Selected passage:
++++
‘NYT’ again acts as Netanyahu’s mouthpiece — wrongly suggesting he wants talks with Palestinians

The New York Times is once again serving as a mouthpiece for Israeli Prime Minister Benjamin Netanyahu. An article today titled “Netanyahu Wants Talks With Palestinians on Settlements, Officials Say” takes seriously an insincere effort to start talks that Netanyahu has made only so as to reduce world pressure.

Jerusalem bureau chief Jodi Rudoren credits the Israeli view that “the Palestinians are not with us at the table,” and that Netanyahu is being very reasonable.

[H]e could be signaling a new willingness to distinguish between the so-called settlement blocs that many international experts expect to remain in place and the far-flung communities they see as making a Palestinian state impossible — and, potentially, to freeze construction outside the blocs.
++++
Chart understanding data

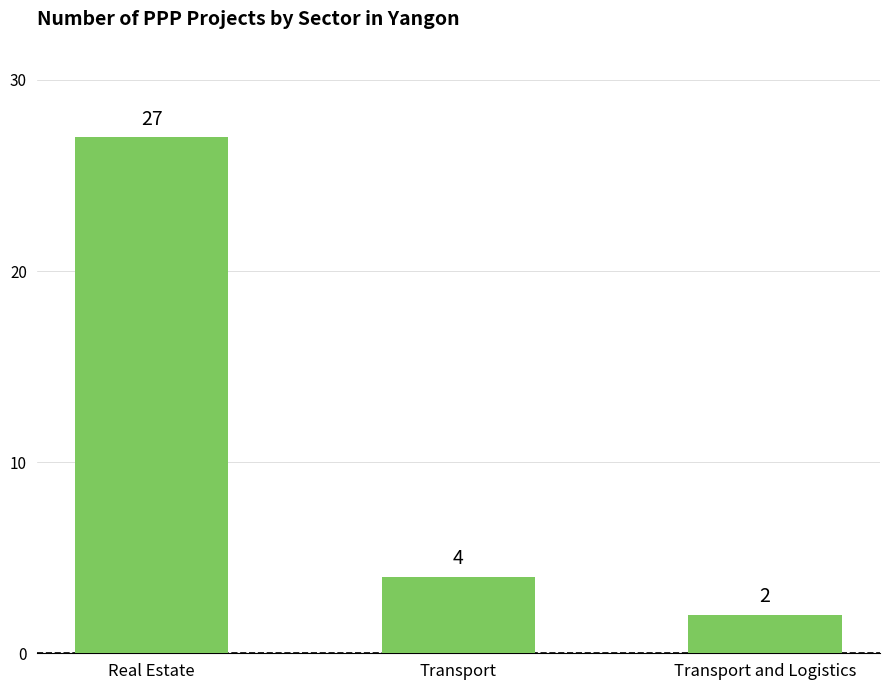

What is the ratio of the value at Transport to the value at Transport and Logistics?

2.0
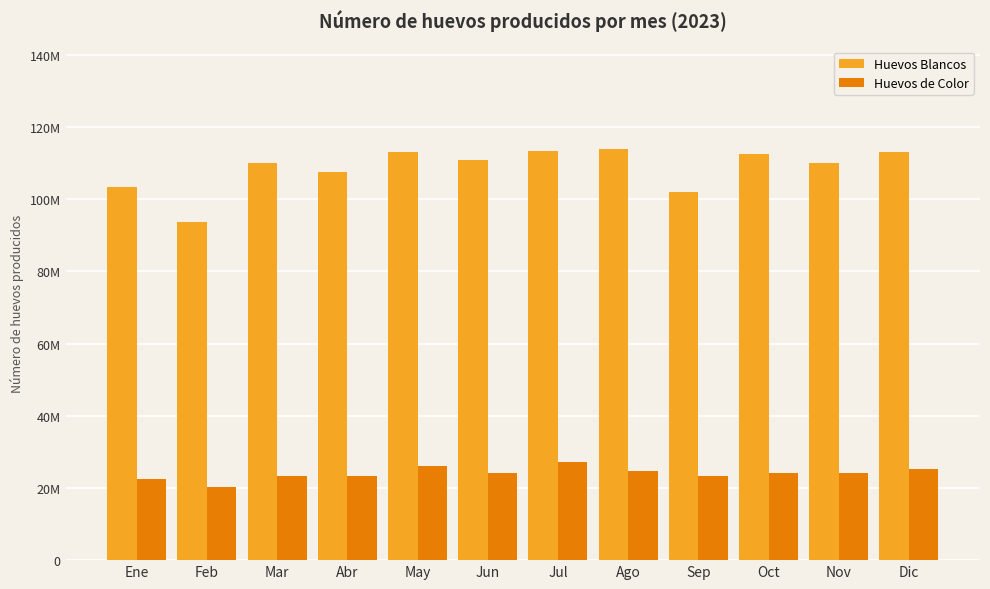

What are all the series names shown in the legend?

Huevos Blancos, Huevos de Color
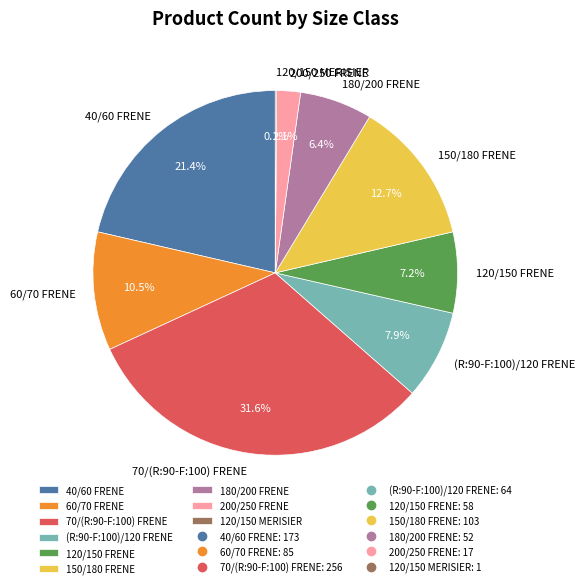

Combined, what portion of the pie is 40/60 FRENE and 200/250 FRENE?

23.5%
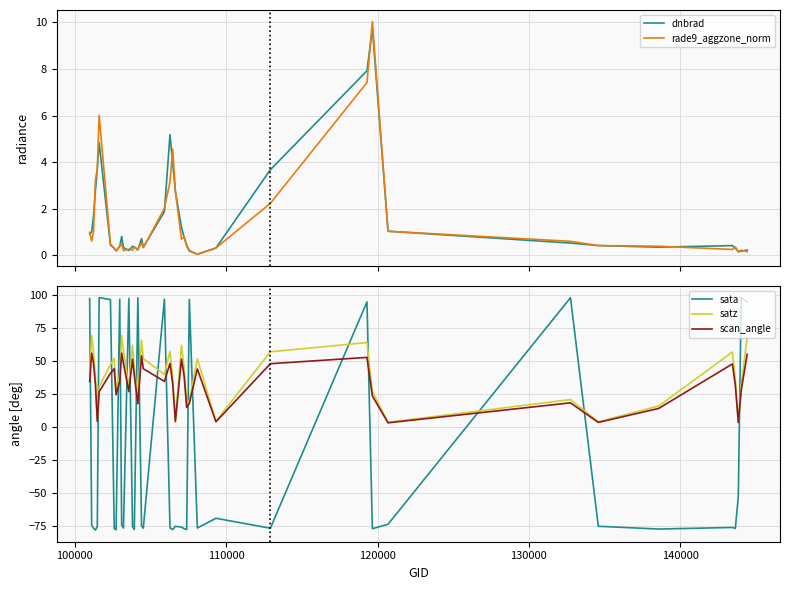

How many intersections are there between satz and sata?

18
++++
Tasks for this exercise:
(1) Name every specific person, publication, or city mentioned in the article on the New York Times and Netanyahu.
(2) Transcribe the article on the New York Times and Netanyahu word for word, from "Jerusalem bureau chief" to "outside the blocs.".

Answers to each task:
(1) Benjamin Netanyahu, The New York Times, Jodi Rudoren, Jerusalem

(2)
Jerusalem bureau chief Jodi Rudoren credits the Israeli view that “the Palestinians are not with us at the table,” and that Netanyahu is being very reasonable.

[H]e could be signaling a new willingness to distinguish between the so-called settlement blocs that many international experts expect to remain in place and the far-flung communities they see as making a Palestinian state impossible — and, potentially, to freeze construction outside the blocs.